Free speech to me is not going to jail for saying you think Hitler is a swell guy or you hate the president. It has nothing to do with protected algorithmic amplification of hate speech which is what a lot of bad actors are clinging to it for.
It's complicated - that's Free Speech as a right, but Free Speech as a virtue has a history in liberal thought that goes deeper than just protection from the government - most notably, Mill in On Liberty. There's an unfortunate but understandable tendency to conflate these two things.
It gets further complicated so that if you tell a joke in poor taste or in haste without considering the future and other implications you can get retroactively "cancelled".
So today you say something that is acceptable. But maybe tomorrow, after you turn 18, someone discovers your statement and they cancel you using today's judgements.
The solution is for the metaphorical adults in the room to stand up and proclaim "cool story; we don't care" when someone comes knocking at their door with evidence of misdoings of one of their employees. Just claim it's a faked screenshot and your internal review processes do not act on false information.
I’m not really conflating them here. The bad actors argue that having access to algorithmic amplification is a right. As an aside, how do we fit bots into JSM’s framework?
Exactly! Free speech is to protect you from being jailed or executed by the state for publicly held opinions. It has absolutely nothing to do with twitter, and I believe anyone arguing that it does is arguing in bad faith or out of ignorance to the actual purpose of the free speech clause of the first amendment.
You have this completely backwards. The first amendment is the US' constitutional protection of free speech. Free speech itself is an inalienable right. You would have the right to free speech regardless of whether or not your government protects it (which many don't). Governments do not grant rights.
Free speech on Twitter is a matter of values. It is not a matter of whether or not Twitter is legally liable to protect free speech (they're not) but whether they should protect it because it's something that is worthwhile protecting.
Given the ubiquity of social media and its current massive role in communicating and share ideas, what role should the companies behind these services play?
If you have a right and the government isn't protecting it, do you really have a right?

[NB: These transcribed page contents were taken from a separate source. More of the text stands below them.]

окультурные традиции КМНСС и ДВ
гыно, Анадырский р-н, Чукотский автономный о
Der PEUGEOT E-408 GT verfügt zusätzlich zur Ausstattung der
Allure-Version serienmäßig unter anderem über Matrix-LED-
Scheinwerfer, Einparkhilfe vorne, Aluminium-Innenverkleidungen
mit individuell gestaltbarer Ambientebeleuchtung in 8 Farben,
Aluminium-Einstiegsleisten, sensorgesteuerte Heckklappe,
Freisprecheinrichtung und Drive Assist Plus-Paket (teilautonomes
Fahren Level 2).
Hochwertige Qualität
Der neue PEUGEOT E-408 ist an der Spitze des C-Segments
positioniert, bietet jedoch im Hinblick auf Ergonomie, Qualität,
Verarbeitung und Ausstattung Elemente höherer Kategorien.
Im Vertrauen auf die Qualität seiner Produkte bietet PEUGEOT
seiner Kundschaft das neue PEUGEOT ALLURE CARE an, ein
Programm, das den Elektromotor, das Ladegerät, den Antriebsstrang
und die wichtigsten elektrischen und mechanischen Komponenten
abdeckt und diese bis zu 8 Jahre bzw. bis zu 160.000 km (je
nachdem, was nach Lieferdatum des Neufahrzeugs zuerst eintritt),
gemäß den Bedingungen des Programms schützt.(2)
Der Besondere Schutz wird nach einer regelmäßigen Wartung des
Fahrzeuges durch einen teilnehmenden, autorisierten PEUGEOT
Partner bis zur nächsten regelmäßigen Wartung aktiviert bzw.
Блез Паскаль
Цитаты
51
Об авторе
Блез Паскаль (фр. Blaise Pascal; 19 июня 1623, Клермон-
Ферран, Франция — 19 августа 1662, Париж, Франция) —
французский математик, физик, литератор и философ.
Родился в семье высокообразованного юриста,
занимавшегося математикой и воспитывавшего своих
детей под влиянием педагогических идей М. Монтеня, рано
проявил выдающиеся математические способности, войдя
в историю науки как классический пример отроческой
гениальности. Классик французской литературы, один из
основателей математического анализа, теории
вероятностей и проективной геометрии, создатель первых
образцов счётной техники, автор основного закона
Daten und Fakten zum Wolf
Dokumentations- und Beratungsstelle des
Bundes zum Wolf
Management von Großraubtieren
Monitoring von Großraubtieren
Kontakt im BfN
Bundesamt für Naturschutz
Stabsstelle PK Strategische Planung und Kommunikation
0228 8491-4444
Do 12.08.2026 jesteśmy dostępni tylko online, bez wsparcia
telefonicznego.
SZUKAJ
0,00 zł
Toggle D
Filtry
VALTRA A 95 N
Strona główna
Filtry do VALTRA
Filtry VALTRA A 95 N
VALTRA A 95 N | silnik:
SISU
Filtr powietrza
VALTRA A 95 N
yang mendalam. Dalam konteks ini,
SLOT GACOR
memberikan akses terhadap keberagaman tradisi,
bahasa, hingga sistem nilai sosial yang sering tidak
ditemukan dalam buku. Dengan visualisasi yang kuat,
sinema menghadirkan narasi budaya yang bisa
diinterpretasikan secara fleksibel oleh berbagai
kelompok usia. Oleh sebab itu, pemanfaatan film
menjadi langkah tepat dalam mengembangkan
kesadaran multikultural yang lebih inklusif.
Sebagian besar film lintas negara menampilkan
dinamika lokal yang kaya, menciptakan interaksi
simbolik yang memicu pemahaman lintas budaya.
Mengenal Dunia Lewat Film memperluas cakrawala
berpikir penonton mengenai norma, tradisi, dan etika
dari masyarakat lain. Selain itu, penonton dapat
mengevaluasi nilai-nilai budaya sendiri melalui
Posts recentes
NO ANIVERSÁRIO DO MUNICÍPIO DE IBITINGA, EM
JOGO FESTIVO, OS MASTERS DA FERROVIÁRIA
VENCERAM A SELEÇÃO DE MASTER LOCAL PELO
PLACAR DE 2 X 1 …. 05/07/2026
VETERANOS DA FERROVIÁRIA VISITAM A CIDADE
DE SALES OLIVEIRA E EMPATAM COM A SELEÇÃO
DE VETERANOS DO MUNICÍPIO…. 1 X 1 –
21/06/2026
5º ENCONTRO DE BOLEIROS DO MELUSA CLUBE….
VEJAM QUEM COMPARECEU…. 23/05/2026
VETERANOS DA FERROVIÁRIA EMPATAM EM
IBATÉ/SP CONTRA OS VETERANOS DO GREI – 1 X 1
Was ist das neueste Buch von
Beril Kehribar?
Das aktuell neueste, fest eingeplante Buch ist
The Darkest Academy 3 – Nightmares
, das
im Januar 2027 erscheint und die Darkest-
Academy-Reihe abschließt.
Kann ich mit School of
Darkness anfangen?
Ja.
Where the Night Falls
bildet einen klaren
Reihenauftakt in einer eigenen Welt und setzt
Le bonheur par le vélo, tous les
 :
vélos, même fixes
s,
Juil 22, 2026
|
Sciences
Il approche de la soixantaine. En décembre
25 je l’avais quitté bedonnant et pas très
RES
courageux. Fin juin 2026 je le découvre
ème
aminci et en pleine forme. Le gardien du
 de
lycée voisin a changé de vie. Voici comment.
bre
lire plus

Sure you can get all philosophical and say things like every soul has a right to X Y and Z, but that doesn't mean anything in practice outside of the ivory tower if the government you are beholden to has a stance to the contrary.
OTOH if its only about values and not about the actual legal idea of freedom of speech, then you can argue with that logic that there is also a moral value in protecting groups of individuals from being the subject of vitriol and hate speech on a forum you own. That's the position Twitter et al. have taken in this regard.
> If you have a right and the government isn't protecting it, do you really have a right?
Yes, but only to the extent that you're capable of protecting it yourself. This is why the second amendment exists in the United States. I don't really care to get into whether or not this a valid point of view since that could be its entire own discussion, but that is at least partially the rationale behind protecting people's rights to procure weaponry.
> Sure you can get all philosophical and say things like every soul has a right to X Y and Z, but that doesn't mean anything in practice outside of the ivory tower if the government you are beholden to has a stance to the contrary.
I get what you're saying but unless the government does some minority report type thing where they arrest you before you exercise your rights, most people will still get to in the real world exercise it at least once. A person doesn't lose their right to free speech just because they are dumb or otherwise incapable of communicating their speech, either.
> OTOH if its only about values and not about the actual legal idea of freedom of speech, then you can argue with that logic that there is also a moral value in protecting groups of individuals from being the subject of vitriol and hate speech on a forum you own. That's the position Twitter et al. have taken in this regard.
This is in fact where I think the most interesting discussion can occur. What values should social media platforms be enforcing? I personally think that censoring speech broadly on the platform is in most cases inappropriate — Twitter and the like can make tools to help people insulate themselves from people they don't wish to see or interact with. Some of these already exist, but they could expand them. They could even create features that allow users to preemptively take action on types of speech they find objectionable (advanced filtering techniques).
I find this preferable because it allows the broader community to maintain discourse (even if some people find it abhorrent) and importantly grants individuals agency over the type of speech they engage with.
This conflict isn't just about people's feelings being hurt, which is what having the ability to enter a bubble where you don't hear anything that would offend you would protect against.
It's bigger than that - what if these ideas become popular and we elect a leader whose primary drive is to go "death con 3 on the jews"?
This is how I look at it as well. The government can't come knocking because I have opinions. It doesn't mean I get to espouse those opinions anywhere I please (hotel lobby, shopping mall, concert, stadium) where it becomes a public disturbance. I'm free to write about whatever my opinions are but I'm not free to force someone to publish them.